Midjourney has its own community guidelines that restrict gore, sexual content, and many adult themes outright, even in its standard modes. It is also sensitive to certain specific stylistic requests that have been flagged for misuse.
Stability AI through its API tends to be more permissive but still blocks illegal content, CSAM, and some categories of extremist imagery. The exact filter depends on which model and deployment configuration you use.
This means a prompt that passes on one platform may be rejected on another, and vice versa. The checker lets you select your target so the right set of flags applies.
How it works
The tool runs your prompt against per-platform word lists grouped by policy category — real public figures, violence and gore, sexual content, self-harm, hateful imagery, illegal activity, and trademarks.

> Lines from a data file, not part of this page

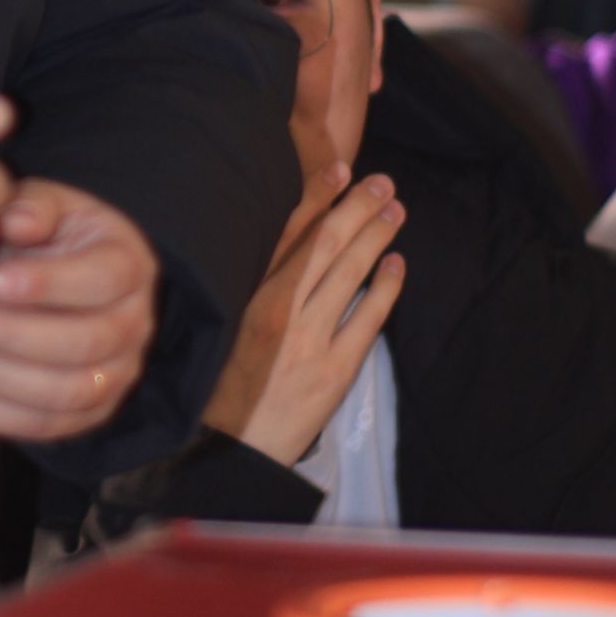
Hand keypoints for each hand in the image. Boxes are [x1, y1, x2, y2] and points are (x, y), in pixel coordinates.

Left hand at [0, 181, 159, 441]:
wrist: (56, 276)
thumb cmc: (45, 235)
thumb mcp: (42, 205)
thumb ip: (30, 206)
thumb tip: (16, 221)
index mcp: (128, 265)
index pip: (101, 280)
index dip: (48, 284)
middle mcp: (133, 325)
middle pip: (84, 343)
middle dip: (11, 336)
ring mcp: (115, 374)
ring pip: (65, 392)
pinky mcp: (87, 412)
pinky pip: (44, 426)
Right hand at [203, 158, 405, 464]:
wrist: (230, 448)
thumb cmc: (219, 382)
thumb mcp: (223, 325)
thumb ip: (247, 286)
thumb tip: (274, 244)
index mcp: (246, 296)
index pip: (286, 235)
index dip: (315, 197)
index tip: (339, 168)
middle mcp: (279, 312)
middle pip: (325, 246)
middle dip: (356, 208)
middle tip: (382, 181)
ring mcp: (310, 341)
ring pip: (349, 275)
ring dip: (376, 238)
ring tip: (396, 211)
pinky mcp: (335, 371)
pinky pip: (367, 320)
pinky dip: (385, 289)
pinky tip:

Each platform has its own policy, so selecting your target tunes which terms are flagged and how severely. Matches are reported with the category, the severity, and a suggested safer alternative where one exists. It is a heuristic, not the real classifier — it catches the obvious, common triggers so you fix them before submitting.
Rewriting around flags
The goal is to preserve your creative intent while removing the trigger. A few rewriting patterns that usually work:
- Real person → fictional description. Instead of naming a celebrity, describe the visual qualities you want: hairstyle, general features, era of dress.
- Named brand → generic descriptor. A prompt asking for a trademarked superhero can often be reworded as the archetype: “a caped hero in red and blue costume.”
- Violent term → visual outcome. “Battle scene” may be flagged while “a ruined medieval city with dramatic storm lighting” gets the same atmosphere across without the trigger.
Tips and notes
- A clean result is necessary, not sufficient. Real filters are multimodal and far more capable; this only removes the obvious triggers.
- Avoid real names. “A specific celebrity” reliably triggers DALL·E 3 — describe a fictional person with the look you want instead.
- Describe, don’t name brands. Replace trademarked characters and logos with a generic description of the same idea.
- Soften, don’t omit, intensity. “Dramatic red lighting” often passes where graphic-violence wording is blocked, while keeping the mood you wanted.